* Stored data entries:
....................

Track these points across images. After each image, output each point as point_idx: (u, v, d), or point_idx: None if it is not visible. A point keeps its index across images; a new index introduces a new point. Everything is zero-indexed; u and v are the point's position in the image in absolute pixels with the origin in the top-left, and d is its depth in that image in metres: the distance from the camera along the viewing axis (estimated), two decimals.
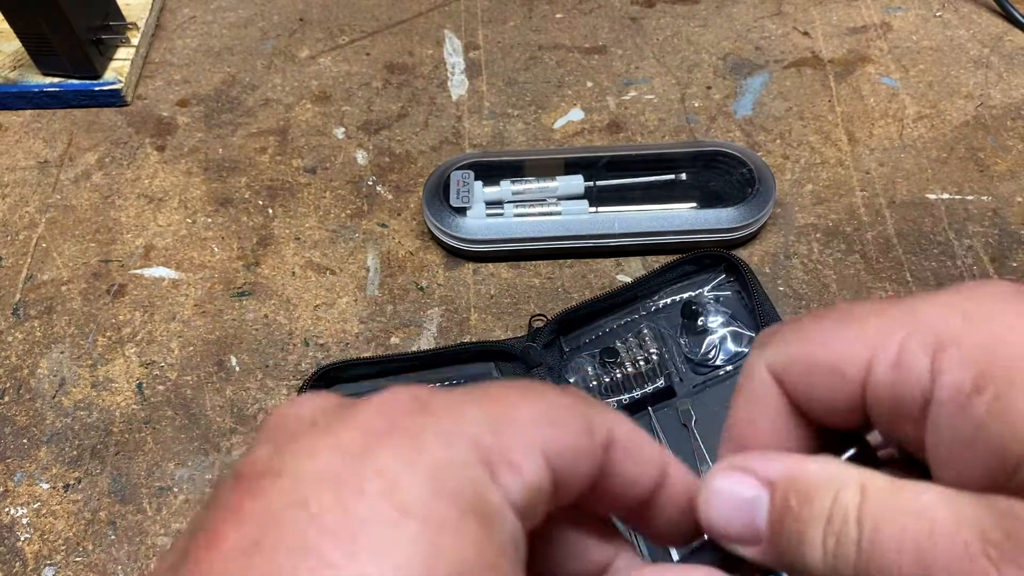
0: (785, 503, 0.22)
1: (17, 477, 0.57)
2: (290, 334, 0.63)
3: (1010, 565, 0.19)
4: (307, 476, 0.18)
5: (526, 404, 0.21)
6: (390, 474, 0.18)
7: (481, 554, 0.18)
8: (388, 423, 0.20)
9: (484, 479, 0.19)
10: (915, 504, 0.20)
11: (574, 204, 0.66)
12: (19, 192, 0.72)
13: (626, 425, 0.24)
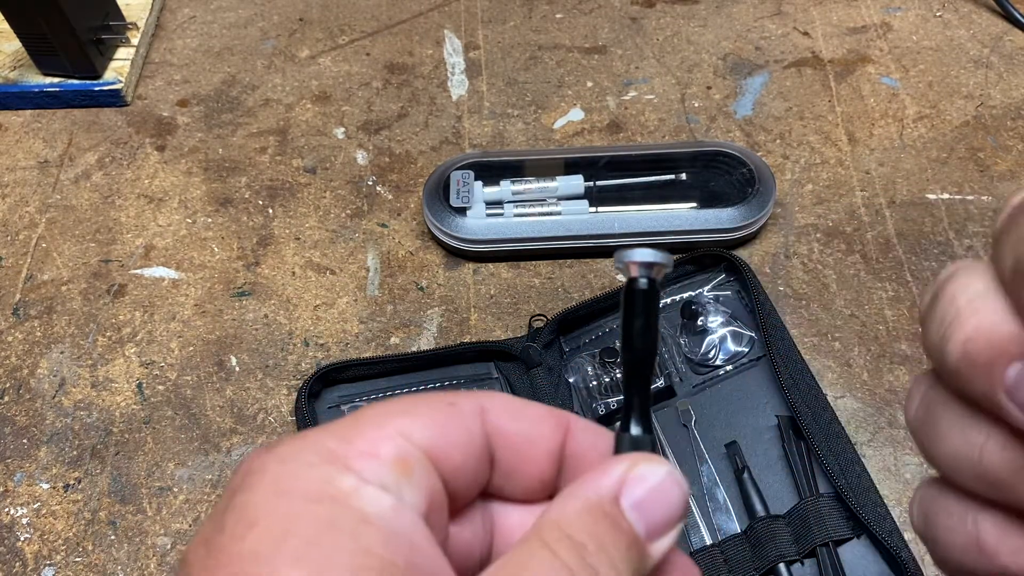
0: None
1: (17, 477, 0.57)
2: (290, 334, 0.63)
3: None
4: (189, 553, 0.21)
5: (372, 409, 0.23)
6: (240, 505, 0.21)
7: (334, 524, 0.20)
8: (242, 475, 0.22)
9: (332, 472, 0.21)
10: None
11: (574, 204, 0.66)
12: (19, 192, 0.72)
13: (500, 396, 0.25)
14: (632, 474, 0.23)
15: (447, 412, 0.23)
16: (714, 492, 0.54)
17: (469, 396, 0.24)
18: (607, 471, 0.23)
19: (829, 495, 0.51)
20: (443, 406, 0.23)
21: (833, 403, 0.56)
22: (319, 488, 0.20)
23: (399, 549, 0.20)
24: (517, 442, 0.25)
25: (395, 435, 0.22)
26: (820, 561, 0.50)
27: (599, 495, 0.23)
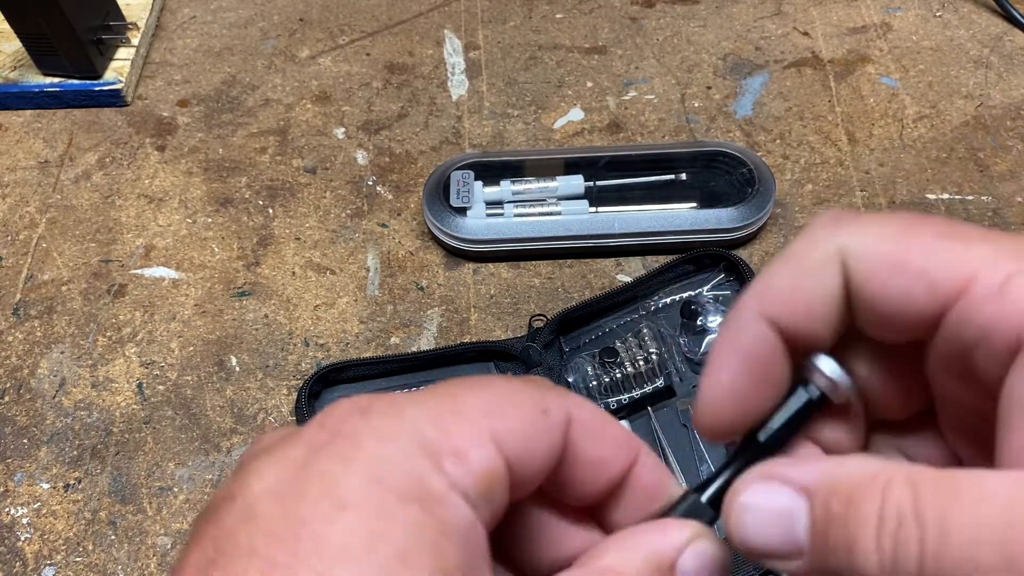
0: (827, 510, 0.21)
1: (17, 477, 0.57)
2: (290, 334, 0.63)
3: None
4: (255, 494, 0.20)
5: (472, 395, 0.22)
6: (329, 476, 0.20)
7: (421, 536, 0.19)
8: (329, 433, 0.21)
9: (425, 468, 0.20)
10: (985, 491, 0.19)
11: (574, 204, 0.66)
12: (19, 192, 0.72)
13: (587, 407, 0.24)
14: (695, 545, 0.23)
15: (538, 422, 0.22)
16: None
17: (559, 402, 0.23)
18: (670, 531, 0.23)
19: None
20: (537, 414, 0.23)
21: None
22: (412, 486, 0.20)
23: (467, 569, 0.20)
24: (590, 463, 0.24)
25: (488, 439, 0.21)
26: None
27: (660, 554, 0.23)
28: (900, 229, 0.22)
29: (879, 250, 0.22)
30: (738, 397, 0.24)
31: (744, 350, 0.24)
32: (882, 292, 0.22)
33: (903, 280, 0.22)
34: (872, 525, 0.20)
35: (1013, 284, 0.20)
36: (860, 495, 0.20)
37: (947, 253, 0.21)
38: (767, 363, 0.24)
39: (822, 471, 0.21)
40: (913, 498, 0.19)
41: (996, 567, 0.18)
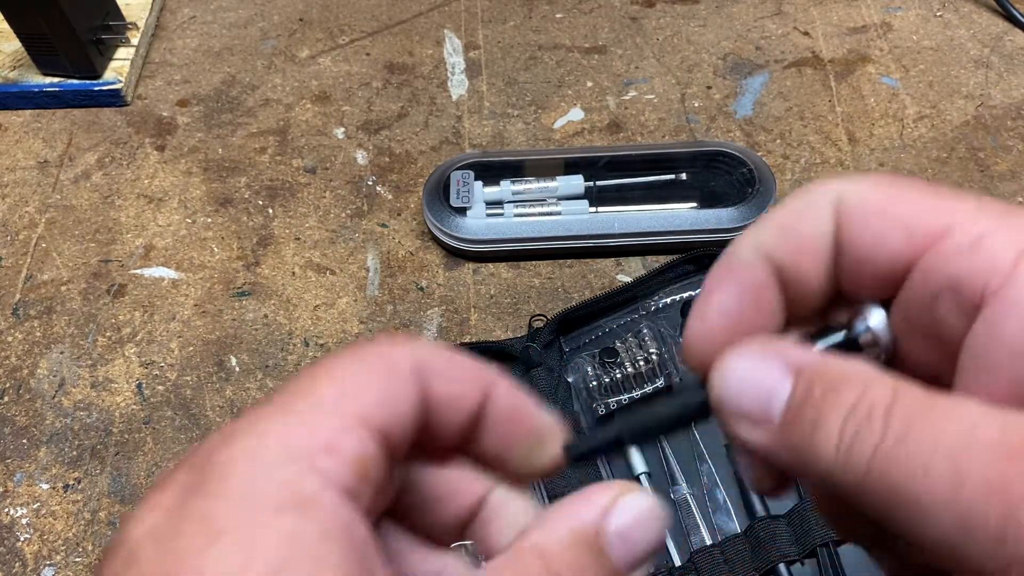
0: (808, 390, 0.21)
1: (17, 477, 0.57)
2: (290, 334, 0.63)
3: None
4: (136, 539, 0.21)
5: (326, 383, 0.22)
6: (202, 510, 0.20)
7: (297, 545, 0.20)
8: (198, 471, 0.21)
9: (297, 473, 0.21)
10: (954, 411, 0.19)
11: (574, 204, 0.66)
12: (19, 192, 0.72)
13: (429, 347, 0.24)
14: (621, 502, 0.24)
15: (394, 384, 0.23)
16: (714, 492, 0.54)
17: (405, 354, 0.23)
18: (593, 497, 0.24)
19: None
20: (390, 377, 0.23)
21: None
22: (285, 495, 0.20)
23: (351, 568, 0.20)
24: (445, 403, 0.24)
25: (354, 423, 0.22)
26: (820, 561, 0.50)
27: (584, 523, 0.23)
28: (891, 182, 0.23)
29: (867, 196, 0.23)
30: (728, 317, 0.25)
31: (737, 277, 0.25)
32: (860, 234, 0.23)
33: (881, 223, 0.23)
34: (842, 412, 0.20)
35: (988, 240, 0.21)
36: (843, 385, 0.21)
37: (928, 204, 0.22)
38: (759, 292, 0.25)
39: (817, 357, 0.22)
40: (889, 400, 0.20)
41: (943, 477, 0.19)
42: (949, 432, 0.19)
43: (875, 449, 0.20)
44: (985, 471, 0.18)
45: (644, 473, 0.55)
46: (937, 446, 0.19)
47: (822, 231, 0.24)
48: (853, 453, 0.20)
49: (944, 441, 0.19)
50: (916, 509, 0.19)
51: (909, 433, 0.19)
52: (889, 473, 0.19)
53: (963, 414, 0.19)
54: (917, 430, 0.19)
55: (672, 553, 0.52)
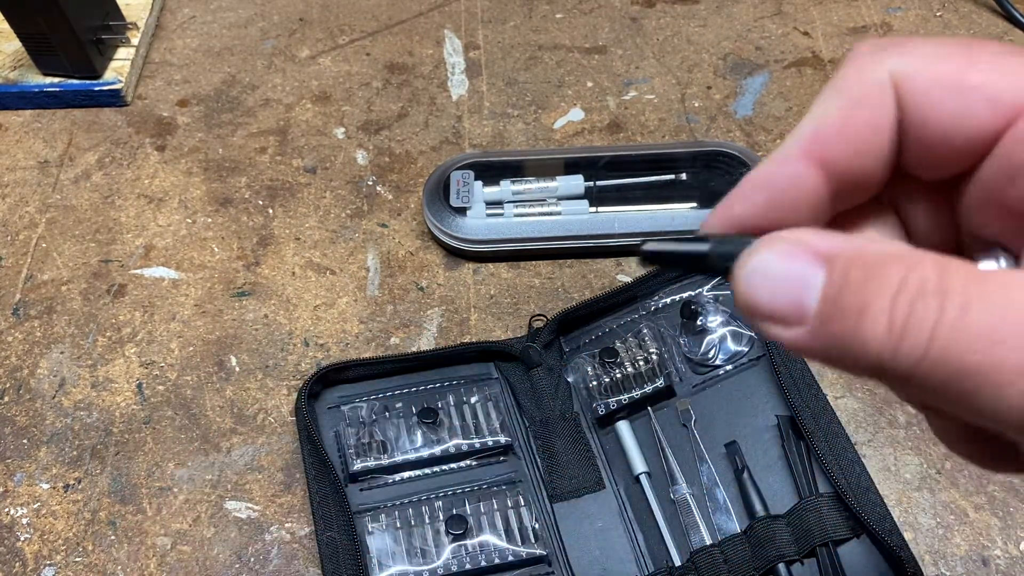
0: (845, 276, 0.19)
1: (17, 477, 0.57)
2: (290, 334, 0.63)
3: None
4: None
5: None
6: None
7: None
8: None
9: None
10: (1013, 280, 0.18)
11: (574, 204, 0.66)
12: (19, 192, 0.72)
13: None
14: None
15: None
16: (714, 492, 0.54)
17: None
18: None
19: (829, 495, 0.51)
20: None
21: (833, 403, 0.56)
22: None
23: None
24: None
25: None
26: (820, 561, 0.50)
27: None
28: (957, 49, 0.21)
29: (936, 70, 0.21)
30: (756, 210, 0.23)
31: (774, 188, 0.23)
32: (938, 113, 0.21)
33: (962, 98, 0.20)
34: (890, 291, 0.19)
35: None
36: (884, 264, 0.19)
37: (1008, 68, 0.20)
38: (798, 204, 0.23)
39: (847, 241, 0.20)
40: (939, 275, 0.18)
41: (1013, 345, 0.17)
42: (1014, 298, 0.18)
43: (935, 326, 0.18)
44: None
45: (644, 473, 0.55)
46: (1005, 314, 0.17)
47: (885, 123, 0.21)
48: (909, 331, 0.18)
49: (1010, 307, 0.17)
50: (982, 381, 0.18)
51: (971, 305, 0.18)
52: (952, 346, 0.18)
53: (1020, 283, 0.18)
54: (979, 301, 0.18)
55: (672, 553, 0.52)
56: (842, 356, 0.20)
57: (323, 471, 0.54)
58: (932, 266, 0.19)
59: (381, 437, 0.56)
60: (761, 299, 0.21)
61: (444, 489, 0.55)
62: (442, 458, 0.56)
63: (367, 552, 0.52)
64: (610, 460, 0.56)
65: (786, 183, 0.22)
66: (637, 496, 0.55)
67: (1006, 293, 0.18)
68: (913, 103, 0.21)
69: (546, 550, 0.52)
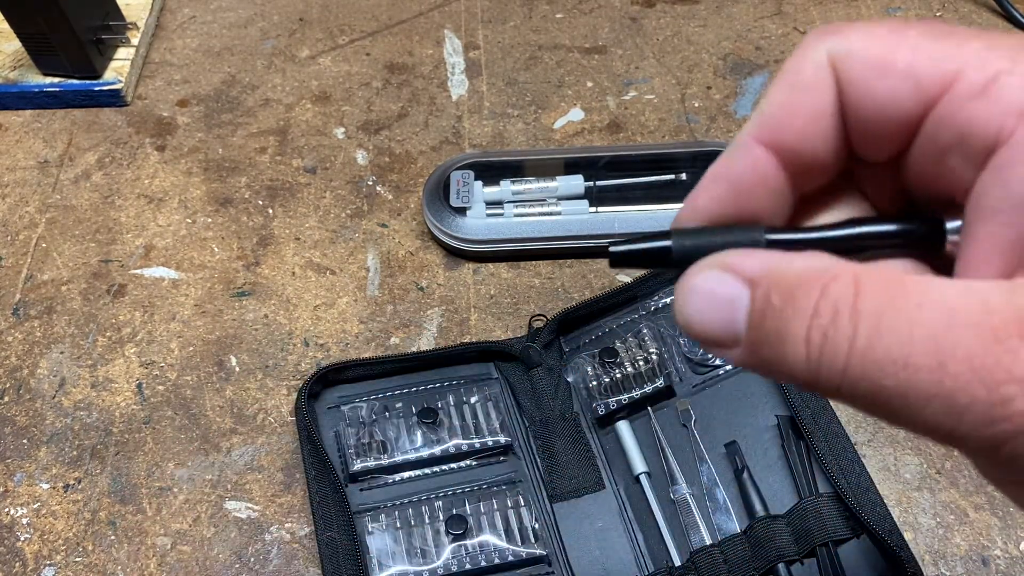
0: (766, 300, 0.20)
1: (17, 477, 0.57)
2: (290, 334, 0.63)
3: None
4: None
5: None
6: None
7: None
8: None
9: None
10: (926, 295, 0.18)
11: (574, 204, 0.66)
12: (19, 192, 0.72)
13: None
14: None
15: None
16: (714, 492, 0.54)
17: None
18: None
19: (829, 495, 0.51)
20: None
21: (833, 403, 0.56)
22: None
23: None
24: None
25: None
26: (820, 561, 0.50)
27: None
28: (889, 30, 0.21)
29: (867, 52, 0.21)
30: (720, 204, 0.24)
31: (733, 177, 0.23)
32: (868, 94, 0.21)
33: (889, 80, 0.21)
34: (805, 318, 0.19)
35: (999, 83, 0.19)
36: (800, 288, 0.20)
37: (934, 51, 0.20)
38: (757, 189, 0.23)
39: (768, 263, 0.21)
40: (854, 295, 0.19)
41: (925, 366, 0.18)
42: (925, 318, 0.18)
43: (848, 350, 0.19)
44: (968, 355, 0.17)
45: (644, 473, 0.55)
46: (914, 335, 0.18)
47: (825, 104, 0.22)
48: (825, 359, 0.19)
49: (921, 328, 0.18)
50: (902, 401, 0.18)
51: (881, 326, 0.18)
52: (867, 372, 0.18)
53: (938, 297, 0.18)
54: (890, 321, 0.18)
55: (672, 553, 0.52)
56: (777, 376, 0.21)
57: (323, 471, 0.54)
58: (846, 286, 0.19)
59: (381, 437, 0.56)
60: (697, 323, 0.22)
61: (444, 489, 0.55)
62: (442, 458, 0.56)
63: (367, 552, 0.52)
64: (610, 460, 0.56)
65: (743, 171, 0.23)
66: (637, 496, 0.55)
67: (918, 312, 0.18)
68: (849, 85, 0.22)
69: (546, 550, 0.52)
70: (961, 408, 0.18)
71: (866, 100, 0.21)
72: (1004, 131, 0.19)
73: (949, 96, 0.20)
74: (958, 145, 0.20)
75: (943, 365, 0.18)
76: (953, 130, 0.20)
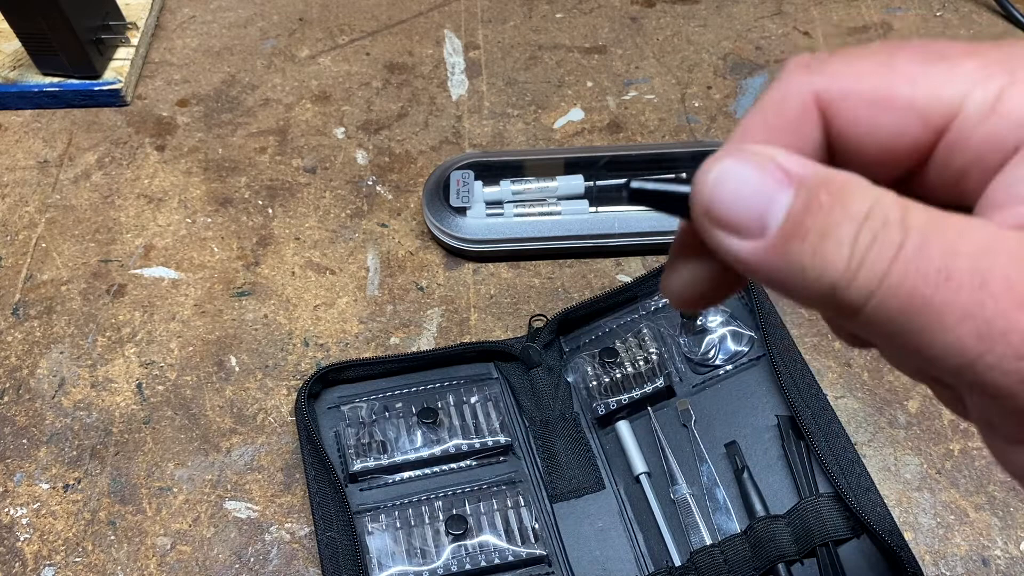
0: (813, 196, 0.19)
1: (17, 477, 0.57)
2: (290, 334, 0.63)
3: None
4: None
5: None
6: None
7: None
8: None
9: None
10: (967, 225, 0.18)
11: (574, 204, 0.66)
12: (19, 192, 0.72)
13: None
14: None
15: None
16: (714, 492, 0.54)
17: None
18: None
19: (829, 495, 0.51)
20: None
21: (833, 403, 0.56)
22: None
23: None
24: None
25: None
26: (820, 561, 0.50)
27: None
28: (879, 62, 0.21)
29: (861, 89, 0.21)
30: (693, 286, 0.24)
31: None
32: (871, 132, 0.21)
33: (891, 116, 0.21)
34: (856, 218, 0.19)
35: (1005, 98, 0.19)
36: (854, 192, 0.19)
37: (933, 78, 0.20)
38: None
39: (819, 167, 0.20)
40: (903, 210, 0.19)
41: (968, 284, 0.18)
42: (970, 241, 0.18)
43: (894, 256, 0.18)
44: (1011, 282, 0.17)
45: (644, 473, 0.55)
46: (959, 253, 0.18)
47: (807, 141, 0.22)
48: (869, 259, 0.18)
49: (966, 249, 0.18)
50: (934, 319, 0.18)
51: (929, 240, 0.18)
52: (907, 280, 0.18)
53: (979, 227, 0.18)
54: (937, 237, 0.18)
55: (672, 553, 0.52)
56: (793, 278, 0.20)
57: (323, 471, 0.54)
58: (896, 202, 0.19)
59: (381, 437, 0.56)
60: (724, 205, 0.20)
61: (444, 489, 0.55)
62: (442, 458, 0.56)
63: (367, 552, 0.52)
64: (610, 460, 0.56)
65: None
66: (637, 496, 0.55)
67: (963, 235, 0.18)
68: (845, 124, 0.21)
69: (546, 550, 0.52)
70: (996, 333, 0.17)
71: (868, 138, 0.21)
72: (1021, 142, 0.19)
73: (959, 121, 0.20)
74: (975, 166, 0.20)
75: (985, 286, 0.18)
76: (969, 153, 0.20)
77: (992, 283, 0.18)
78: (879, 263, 0.18)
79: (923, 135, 0.21)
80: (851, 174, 0.20)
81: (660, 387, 0.57)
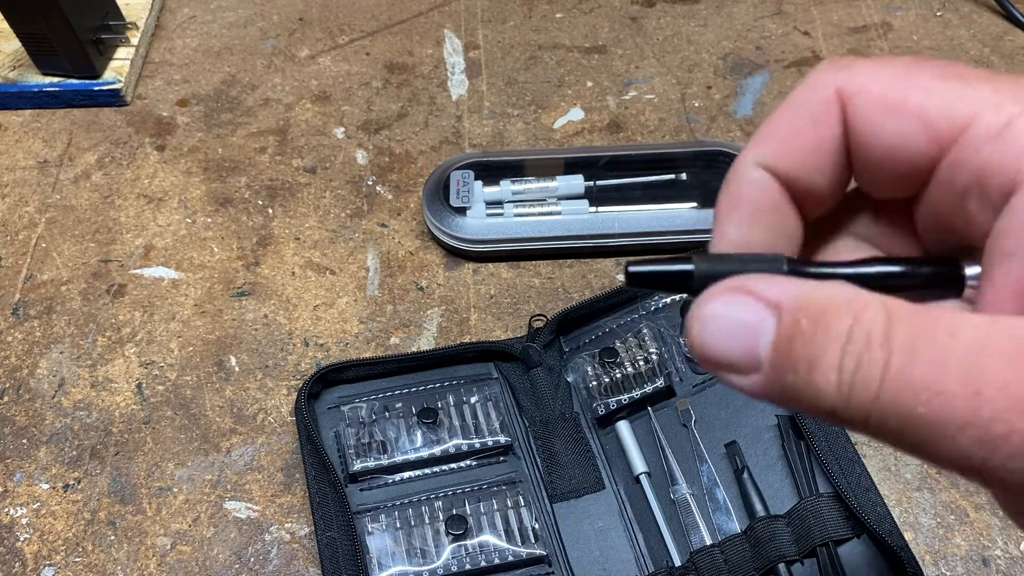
0: (795, 326, 0.20)
1: (17, 477, 0.57)
2: (290, 334, 0.63)
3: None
4: None
5: None
6: None
7: None
8: None
9: None
10: (958, 326, 0.18)
11: (574, 204, 0.66)
12: (19, 192, 0.72)
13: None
14: None
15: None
16: (714, 492, 0.54)
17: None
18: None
19: (829, 495, 0.51)
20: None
21: None
22: None
23: None
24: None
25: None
26: (820, 561, 0.50)
27: None
28: (900, 70, 0.21)
29: (877, 90, 0.21)
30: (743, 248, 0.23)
31: (746, 201, 0.23)
32: (878, 133, 0.21)
33: (900, 120, 0.21)
34: (839, 343, 0.19)
35: (1014, 126, 0.20)
36: (832, 314, 0.19)
37: (946, 94, 0.21)
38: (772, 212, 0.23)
39: (793, 289, 0.20)
40: (886, 323, 0.19)
41: (961, 394, 0.18)
42: (959, 347, 0.18)
43: (882, 376, 0.18)
44: (1005, 383, 0.17)
45: (644, 473, 0.55)
46: (948, 363, 0.18)
47: (829, 137, 0.22)
48: (857, 384, 0.19)
49: (954, 357, 0.18)
50: (934, 430, 0.18)
51: (915, 353, 0.18)
52: (900, 399, 0.18)
53: (970, 328, 0.18)
54: (924, 349, 0.18)
55: (672, 553, 0.52)
56: (797, 404, 0.20)
57: (323, 471, 0.54)
58: (878, 313, 0.19)
59: (381, 437, 0.56)
60: (715, 348, 0.21)
61: (444, 489, 0.55)
62: (442, 458, 0.56)
63: (367, 552, 0.52)
64: (610, 460, 0.56)
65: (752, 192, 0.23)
66: (637, 496, 0.55)
67: (951, 341, 0.18)
68: (858, 122, 0.22)
69: (546, 550, 0.52)
70: (996, 437, 0.17)
71: (874, 139, 0.21)
72: (1022, 174, 0.19)
73: (965, 140, 0.20)
74: (975, 188, 0.20)
75: (979, 393, 0.18)
76: (970, 174, 0.20)
77: (986, 389, 0.17)
78: (868, 386, 0.19)
79: (927, 146, 0.21)
80: (834, 286, 0.20)
81: (660, 387, 0.57)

....................

* TASK BRIEF:
The expected answer is an exact copy of the lines from the one containing "79: (923, 135, 0.21)" through the last line of the entries above, both included, without pictures.

* TASK RESPONSE:
79: (923, 135, 0.21)
80: (851, 174, 0.20)
81: (660, 387, 0.57)
0: (795, 326, 0.20)
1: (17, 477, 0.57)
2: (290, 334, 0.63)
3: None
4: None
5: None
6: None
7: None
8: None
9: None
10: (958, 326, 0.18)
11: (574, 204, 0.66)
12: (19, 192, 0.72)
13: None
14: None
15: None
16: (714, 492, 0.54)
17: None
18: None
19: (829, 495, 0.51)
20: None
21: None
22: None
23: None
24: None
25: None
26: (820, 561, 0.50)
27: None
28: (900, 70, 0.21)
29: (877, 90, 0.21)
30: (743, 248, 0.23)
31: (746, 201, 0.23)
32: (878, 133, 0.21)
33: (900, 120, 0.21)
34: (839, 343, 0.19)
35: (1014, 126, 0.20)
36: (832, 314, 0.19)
37: (946, 94, 0.21)
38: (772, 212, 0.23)
39: (793, 289, 0.20)
40: (886, 323, 0.19)
41: (961, 394, 0.18)
42: (959, 347, 0.18)
43: (882, 376, 0.18)
44: (1005, 383, 0.17)
45: (644, 473, 0.55)
46: (948, 363, 0.18)
47: (829, 137, 0.22)
48: (857, 384, 0.19)
49: (954, 357, 0.18)
50: (934, 430, 0.18)
51: (915, 353, 0.18)
52: (900, 399, 0.18)
53: (970, 328, 0.18)
54: (924, 349, 0.18)
55: (672, 553, 0.52)
56: (797, 404, 0.20)
57: (323, 471, 0.54)
58: (878, 313, 0.19)
59: (381, 437, 0.56)
60: (715, 348, 0.21)
61: (444, 489, 0.55)
62: (442, 458, 0.56)
63: (367, 552, 0.52)
64: (610, 460, 0.56)
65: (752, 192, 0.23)
66: (637, 496, 0.55)
67: (951, 341, 0.18)
68: (858, 122, 0.22)
69: (546, 550, 0.52)
70: (996, 437, 0.17)
71: (874, 139, 0.21)
72: (1022, 174, 0.19)
73: (965, 140, 0.20)
74: (975, 188, 0.20)
75: (979, 393, 0.18)
76: (970, 174, 0.20)
77: (986, 389, 0.17)
78: (868, 386, 0.19)
79: (927, 146, 0.21)
80: (834, 286, 0.20)
81: (660, 387, 0.57)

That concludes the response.